Divers from Thai-US team spot ruptured bow but navy chief denies poor maintenance was a cause
PUBLISHED : 22 Feb 2024 at 17:25
The Thai and US navies on Thursday started the salvage of the corvette HTMS Sukhothai in the Gulf of Thailand off Prachuap Khiri Khan. The navy chief said divers saw a bow rupture but he denied poor maintenance caused it.
Thirty-five Thai naval divers and 14 American naval divers will be diving together to the wreck over the course of a 19-day mission, said Adm Adung Phan-iam Navy, the Royal Thai Navy commander-in-chief.
The United States has deployed the supply ship Ocean Valor, which is also being used in the ongoing Cobra Gold multinational military exercises.
The commander said divers on Thursday would retrieve the nameplate of HTMS Sukhothai and over the next five days would be photographing the whole ship and looking for missing personnel.
Photographs already showed a rupture in the bow of the ship but it did not result from any substandard maintenance, Adm Adung stressed. More information from the mission is needed to support a conclusion on what caused the sinking, he added.

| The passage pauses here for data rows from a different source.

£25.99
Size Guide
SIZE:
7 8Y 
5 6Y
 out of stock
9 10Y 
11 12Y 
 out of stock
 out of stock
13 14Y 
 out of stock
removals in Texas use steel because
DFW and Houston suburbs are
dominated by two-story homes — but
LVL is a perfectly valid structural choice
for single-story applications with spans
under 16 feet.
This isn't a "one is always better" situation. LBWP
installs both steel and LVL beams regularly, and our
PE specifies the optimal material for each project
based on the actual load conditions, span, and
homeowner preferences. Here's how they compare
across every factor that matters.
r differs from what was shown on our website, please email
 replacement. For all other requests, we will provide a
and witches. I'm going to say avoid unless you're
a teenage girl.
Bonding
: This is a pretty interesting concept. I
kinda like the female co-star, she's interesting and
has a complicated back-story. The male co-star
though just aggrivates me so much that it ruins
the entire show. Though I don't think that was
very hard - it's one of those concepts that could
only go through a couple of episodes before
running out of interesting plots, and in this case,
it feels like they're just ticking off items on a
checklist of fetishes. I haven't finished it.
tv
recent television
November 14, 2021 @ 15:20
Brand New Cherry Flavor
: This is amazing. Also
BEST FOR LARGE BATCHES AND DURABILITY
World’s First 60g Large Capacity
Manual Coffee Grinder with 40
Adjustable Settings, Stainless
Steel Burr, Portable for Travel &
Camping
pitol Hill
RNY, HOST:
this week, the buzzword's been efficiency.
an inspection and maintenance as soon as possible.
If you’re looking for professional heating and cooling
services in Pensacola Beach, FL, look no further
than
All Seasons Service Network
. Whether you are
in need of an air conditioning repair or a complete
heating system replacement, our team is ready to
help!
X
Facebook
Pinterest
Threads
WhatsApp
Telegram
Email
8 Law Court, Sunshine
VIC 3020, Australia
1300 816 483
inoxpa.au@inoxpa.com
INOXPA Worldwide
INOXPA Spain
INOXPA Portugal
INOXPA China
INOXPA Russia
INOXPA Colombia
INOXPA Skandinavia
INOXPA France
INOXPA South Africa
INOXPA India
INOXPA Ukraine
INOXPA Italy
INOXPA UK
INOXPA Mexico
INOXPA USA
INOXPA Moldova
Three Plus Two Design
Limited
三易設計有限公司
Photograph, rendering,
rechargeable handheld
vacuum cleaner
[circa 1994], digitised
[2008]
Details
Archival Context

The navy had received a 200-million-baht budget for the salvage operation. The mission with the US will cost 110 million baht and the navy would return 90 million baht to the government, he said.
The corvette was still upright on the seabed and has attracted a lot of marine life, Adm Adung said.
HTMS Sukhothai sank about 35 kilometres off the coast of Prachuap Khiri Khan on Dec 18, 2022, after being caught in a storm. Of the 105 crew aboard the ship, 76 were rescued and 24 died, while five remain missing.
Last month the US warned the Royal Thai Navy about the reported involvement of a Chinese company in a plan to salvage the vessel, which was built in the US in 1987.
Consequently the navy cancelled the awarding of a contract to a local company that had proposed to use equipment from China, and agreed to abide by its agreement with the US.
The US had been pressing the navy for information about the salvage operation, since the Sukhothai came under the US Foreign Military Sales Act, was equipped with advanced weapons systems and subject to end-use monitoring. In such cases, the selection of a salvage contractor is also subject to review by Washington.
When the US became aware of the matter, it had asked the navy to abide by its agreement with Washington. It warned that failure to do so could affect future military sales to Thailand.